■ **Request**:
Lines from the one containing "Endocrinologist: If You" through the final line of the records below are needed, copied exactly, with no pictures.

■ **Raw data**:
═══
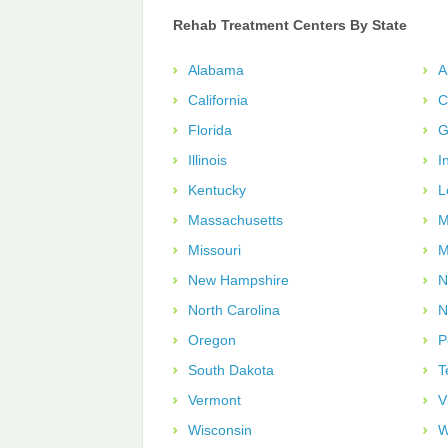
Rehab Treatment Centers By State
Alabama
A
California
C
Florida
G
Illinois
I
Kentucky
L
Massachusetts
M
Missouri
M
New Hampshire
N
North Carolina
N
Oregon
P
South Dakota
T
Vermont
V
Wisconsin
W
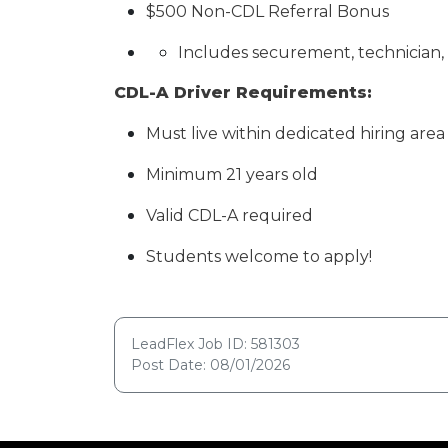
$500 Non-CDL Referral Bonus
Includes securement, technician, a
CDL-A Driver Requirements:
Must live within dedicated hiring area 
Minimum 21 years old
Valid CDL-A required
Students welcome to apply!
LeadFlex Job ID: 581303
Post Date: 08/01/2026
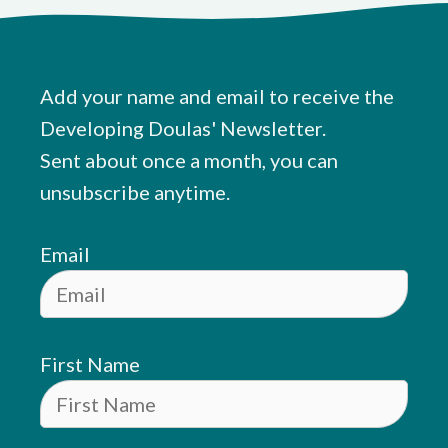
Add your name and email to receive the
Developing Doulas' Newsletter.
Sent about once a month, you can
unsubscribe anytime.
Email
First Name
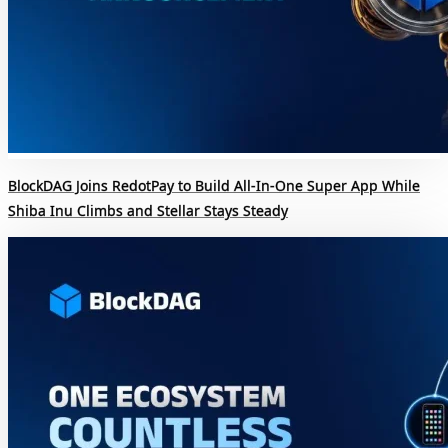
BlockDAG Joins RedotPay to Build All-In-One Super App While
Shiba Inu Climbs and Stellar Stays Steady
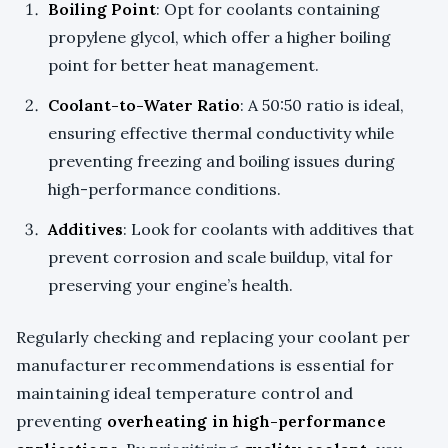
Boiling Point
: Opt for coolants containing
propylene glycol, which offer a higher boiling
point for better heat management.
Coolant-to-Water Ratio
: A 50:50 ratio is ideal,
ensuring effective thermal conductivity while
preventing freezing and boiling issues during
high-performance conditions.
Additives
: Look for coolants with additives that
prevent corrosion and scale buildup, vital for
preserving your engine’s health.
Regularly checking and replacing your coolant per
manufacturer recommendations is essential for
maintaining ideal temperature control and
preventing
overheating in high-performance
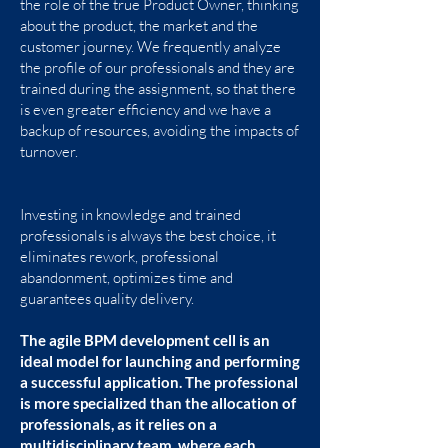
the role of the true Product Owner, thinking
know our BPM work model.
about the product, the market and the
customer journey. We frequently analyze
the profile of our professionals and they are
CONTACT
trained during the assignment, so that there
is even greater efficiency and we have a
backup of resources, avoiding the impacts of
turnover.
Investing in knowledge and trained
professionals is always the best choice, it
eliminates rework, professional
abandonment, optimizes time and
guarantees quality delivery.
The agile BPM development cell is an
ideal model for launching and performing
a successful application. The professional
is more specialized than the allocation of
professionals, as it relies on a
multidisciplinary team, where each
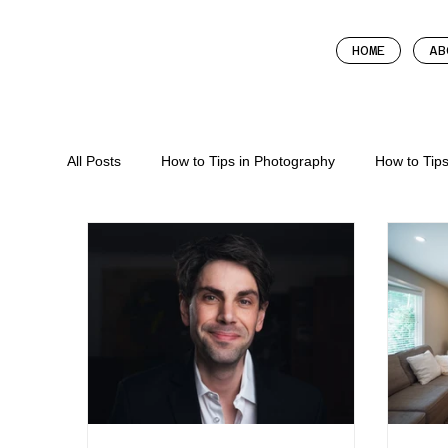
HOME
AB
All Posts
How to Tips in Photography
How to Tip
How To In Marketing
How To Tips In Content Cr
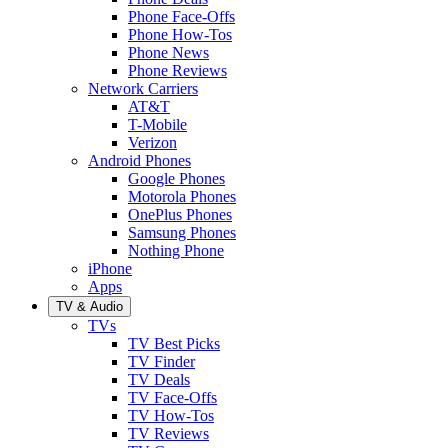
Phone Face-Offs
Phone How-Tos
Phone News
Phone Reviews
Network Carriers
AT&T
T-Mobile
Verizon
Android Phones
Google Phones
Motorola Phones
OnePlus Phones
Samsung Phones
Nothing Phone
iPhone
Apps
TV & Audio
TVs
TV Best Picks
TV Finder
TV Deals
TV Face-Offs
TV How-Tos
TV Reviews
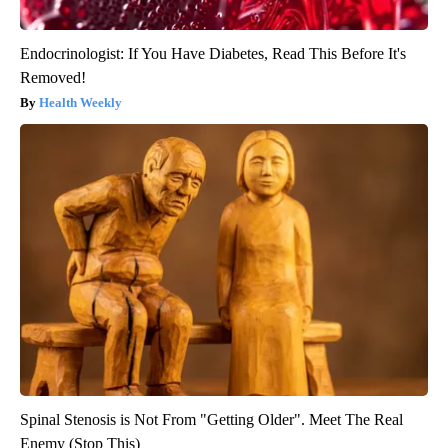
Endocrinologist: If You Have Diabetes, Read This Before It's
Removed!
Health Weekly
Spinal Stenosis is Not From "Getting Older". Meet The Real
Enemy (Stop This)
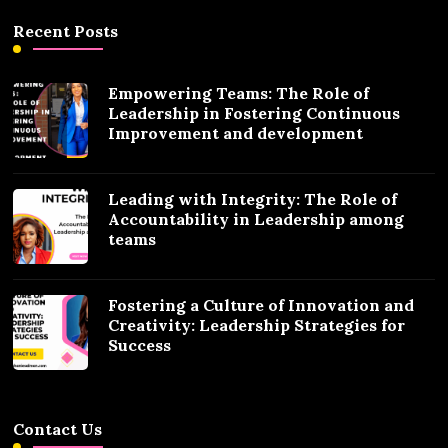
Recent Posts
Empowering Teams: The Role of
Leadership in Fostering Continuous
Improvement and development
Leading with Integrity: The Role of
Accountability in Leadership among
teams
Fostering a Culture of Innovation and
Creativity: Leadership Strategies for
Success
Contact Us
═══
■ **Task solution**:
Endocrinologist: If You Have Diabetes, Read This Before It's
Removed!
Health Weekly
Spinal Stenosis is Not From "Getting Older". Meet The Real
Enemy (Stop This)
Recent Posts
Empowering Teams: The Role of
Leadership in Fostering Continuous
Improvement and development
Leading with Integrity: The Role of
Accountability in Leadership among
teams
Fostering a Culture of Innovation and
Creativity: Leadership Strategies for
Success
Contact Us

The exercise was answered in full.